407 is the proxy equivalent of 401 Unauthorized. The server returns a Proxy-Authenticate header specifying the authentication scheme the client must use.
Technical Background
When a client request passes through an intermediate proxy, that proxy may require authentication before forwarding the request. HTTP 407 signals this requirement by returning a Proxy-Authenticate header.

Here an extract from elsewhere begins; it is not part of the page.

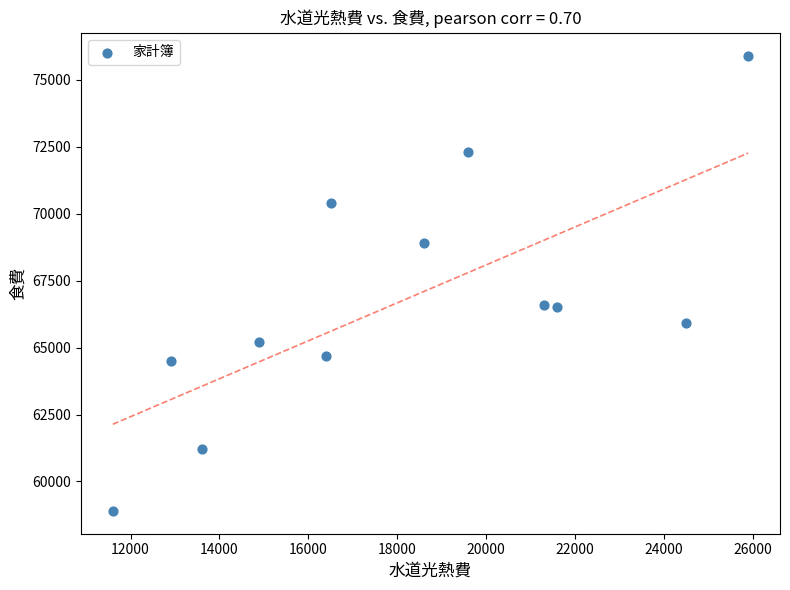

What is the range of Y values (max minus min)?

17000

Unlike 401, which is returned by the origin server and handled transparently by browsers, 407 is often harder for users to diagnose because it involves network infrastructure rather than the destination server.
Common Causes
- Missing or expired proxy authentication credentials
- Client not configured to supply proxy auth headers
- Proxy server requires credentials that the client has not provided
Typical Scenarios
- Enterprise networks with authenticating proxies requiring user credentials
- API clients not configured with proxy authentication settings
- Automated scripts bypassing corporate proxy authentication
What to Know
A 407 error is always between the client and an intermediate proxy, not the origin server. The origin never sees the request until proxy authentication succeeds, making this a network infrastructure issue rather than an application problem.
Frequently Asked Questions
Common questions about HTTP 407 error
401 means the origin server requires authentication. 407 means an intermediate proxy requires authentication before the request reaches the origin server.